▶ _Problem 1_: In the fishing thread below, what line does triton175 use for pike?

▶ _Excerpted passage_:
## begin
# What to take to Canada



## bassman22 (Jul 20, 2009)

Headed to Canada mid August, fly in trip near Chapleau. Never been to Canada some advice on what to take for tackle would be a big help. Line type also ,have been told braided is all i need for pike?

Thanks


----------



## Snakecharmer (Apr 9, 2008)

Good old Red & White Dardevle, 1/2 oz of so spinnerbait - white or black tails. I also have had good luck with Mepps Black Fury #5's.

Oh and a big can of deep woods off.....


----------



## labman (Sep 13, 2008)

IF you are trolling for walleye we use cotton cordell wally demons in chrome and black,reef runners,and the pike like the zoom flukes and the yum money minnow swim baits.


----------



## triton175 (Feb 21, 2006)

We go up that way every year. I use 14lb Fireline for pike and have never been bitten off. Sometimes I use a 20lb fluorocarbon leader, but not always. (never a bite off with the fluoro either).
Go to baits for pike are Storm Thundersticks (original) large bass-style spinnerbaits, musky sized Mepps in-line spinners.
For walleye - jigs and live bait (leaches best), Storm deep thunderstick jr's, jigs and 3-4" twistertails
Smallmouth - Topwater poppers like Storm ChugBug (do I like Storm or what?), Carolina rig with plastic worm, gulp leach, or reel leach.

We'll be up there first week of September (Windermere Lake,30 miles west of Chapleau) it's a beautiful area and I'm sure you'll have a blast. Take your time and learn the lake, if you're fishing where they ain't, it won't matter what you throw. Good luck!


----------



## eatwhatyoukeep (May 2, 2005)

You say you have never had a bite off with fluorocarbon. I assume that you have had pike swallow baits so the fluorocarbon was in the roof of the mouth?
## end
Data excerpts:
## begin
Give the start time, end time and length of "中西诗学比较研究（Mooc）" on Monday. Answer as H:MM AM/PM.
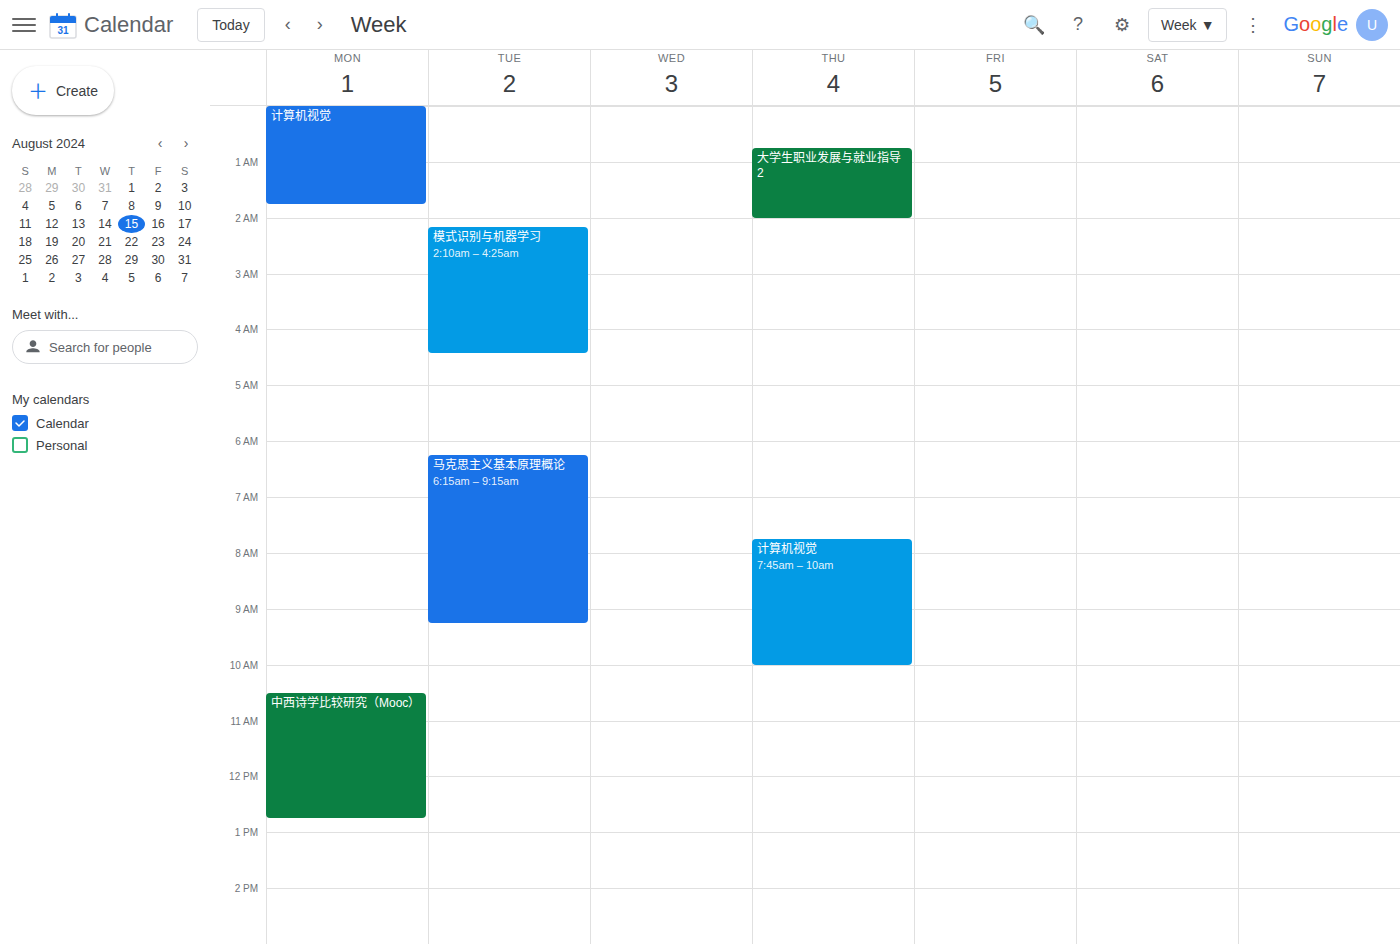
10:30 AM to 12:45 PM, 2 hours 15 minutes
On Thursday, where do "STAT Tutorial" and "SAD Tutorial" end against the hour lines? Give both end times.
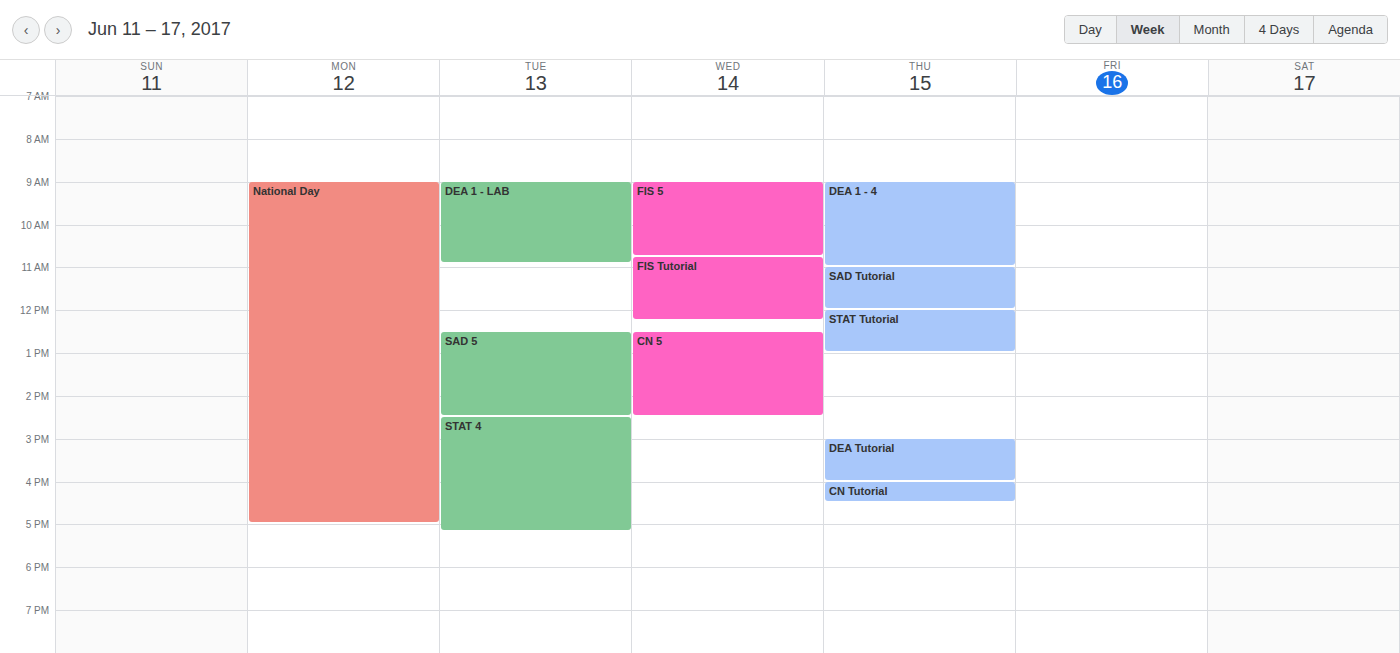
"STAT Tutorial": 13:00, exactly on the 13:00 line. "SAD Tutorial": 12:00, exactly on the 12:00 line.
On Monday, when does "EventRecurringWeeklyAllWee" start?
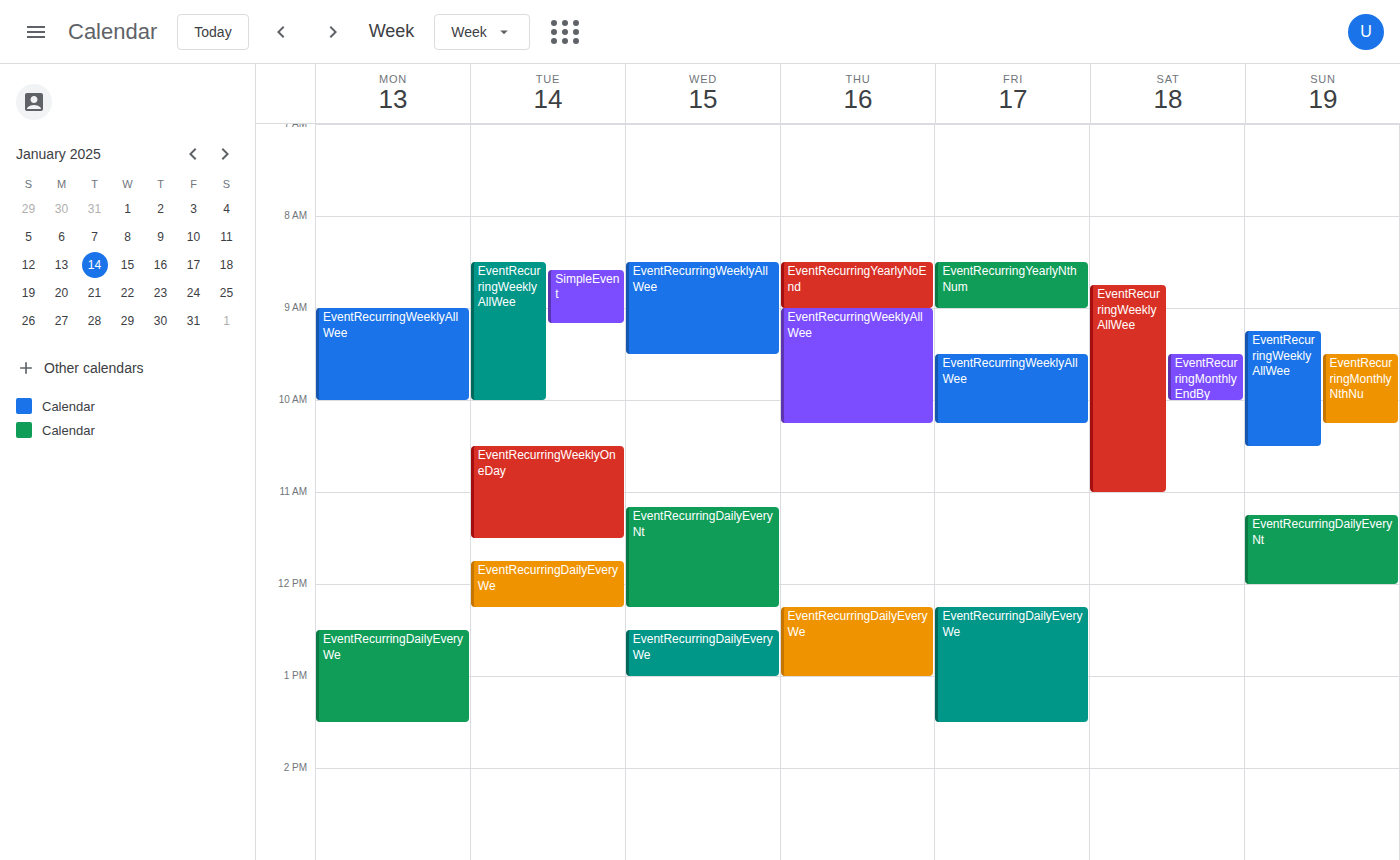
9:00 AM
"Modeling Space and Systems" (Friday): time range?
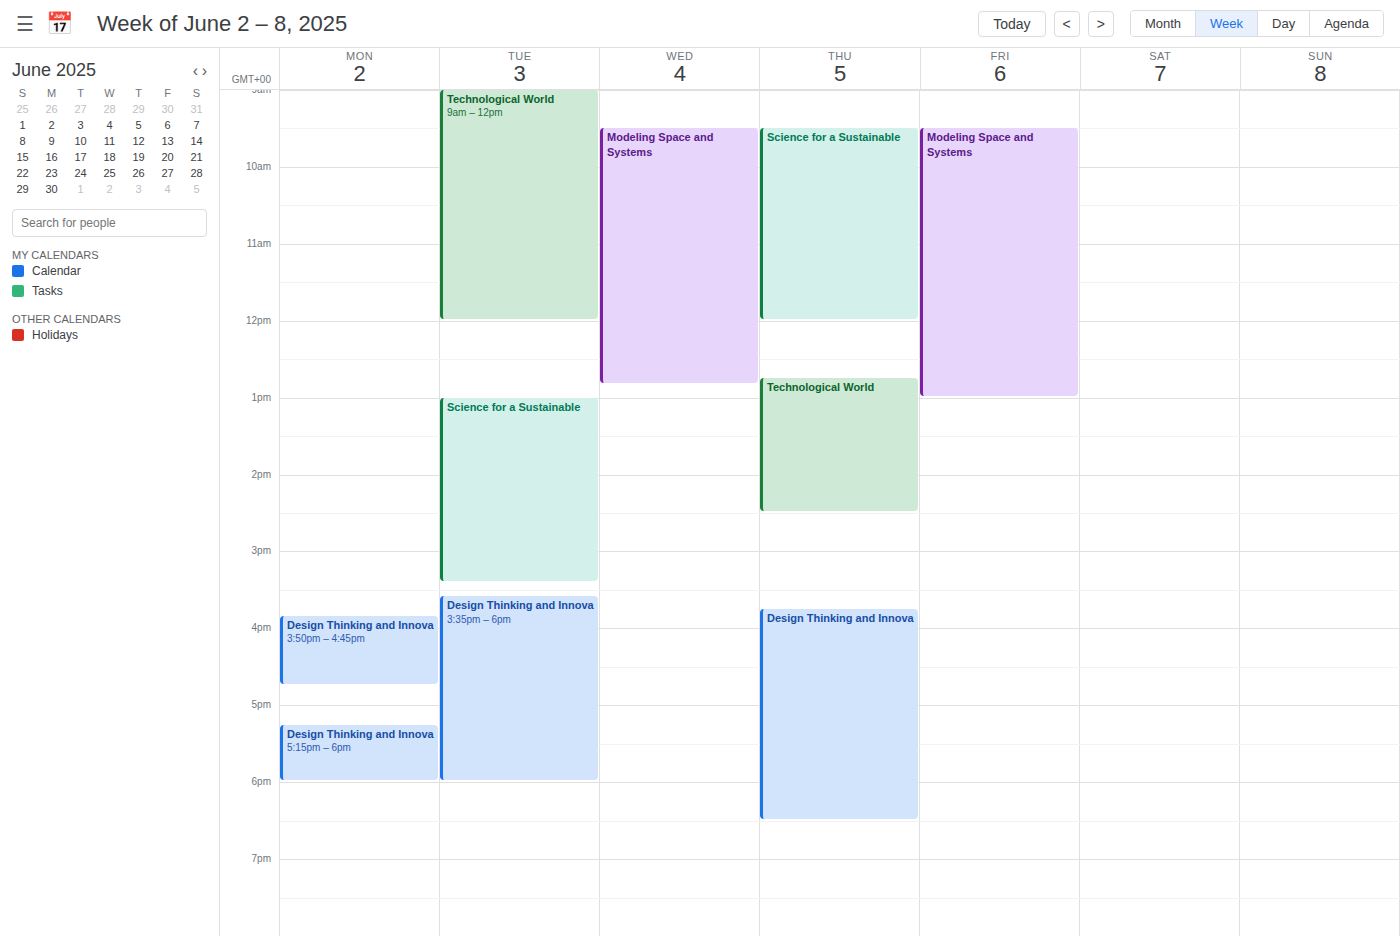
09:30 to 13:00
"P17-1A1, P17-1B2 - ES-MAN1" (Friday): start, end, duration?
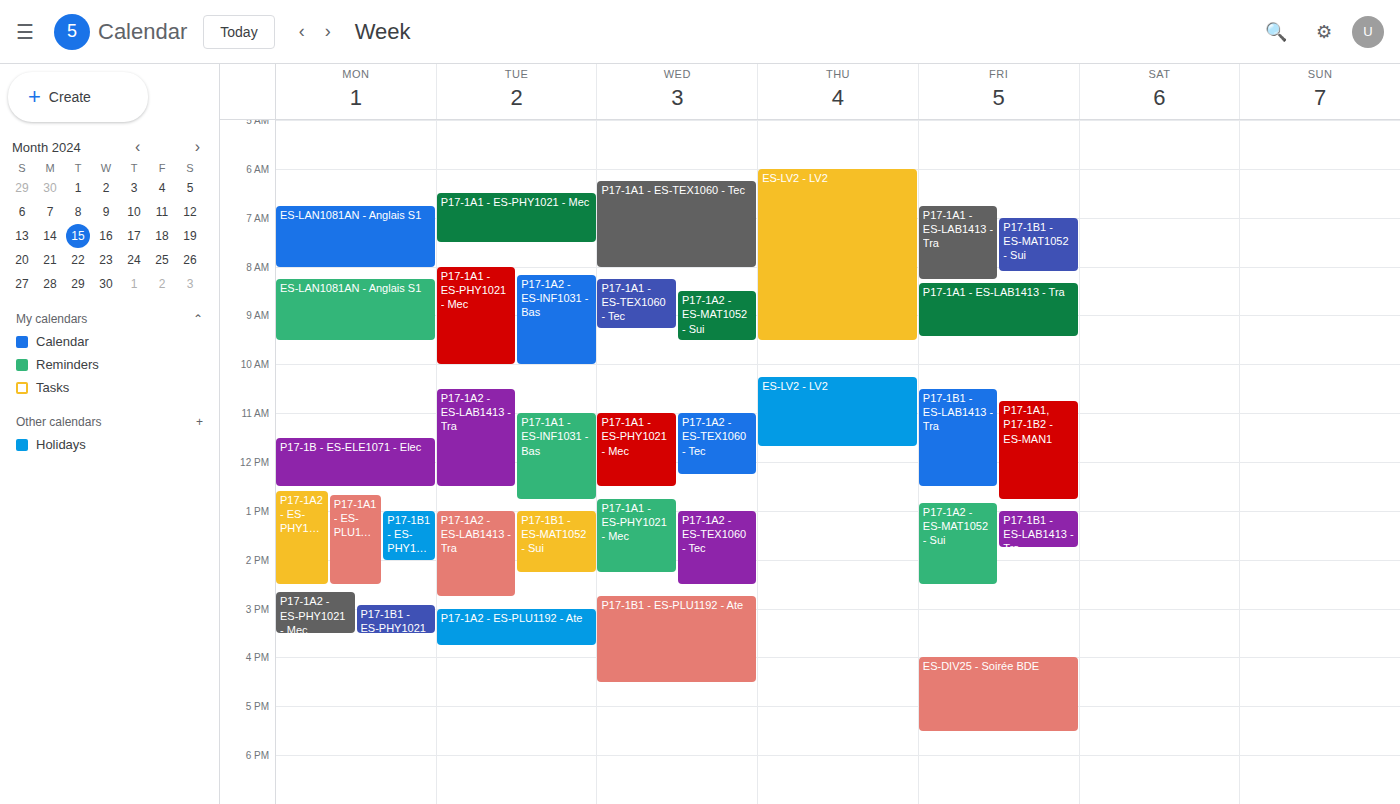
## end
▶ _Problem 2_: Echo the records from their first line through the line containing "09:30 to 13:00", with both ends included, and leave the pictures out.

▶ _Exercise response 1_: 14lb Fireline

▶ _Exercise response 2_:
Give the start time, end time and length of "中西诗学比较研究（Mooc）" on Monday. Answer as H:MM AM/PM.
10:30 AM to 12:45 PM, 2 hours 15 minutes
On Thursday, where do "STAT Tutorial" and "SAD Tutorial" end against the hour lines? Give both end times.
"STAT Tutorial": 13:00, exactly on the 13:00 line. "SAD Tutorial": 12:00, exactly on the 12:00 line.
On Monday, when does "EventRecurringWeeklyAllWee" start?
9:00 AM
"Modeling Space and Systems" (Friday): time range?
09:30 to 13:00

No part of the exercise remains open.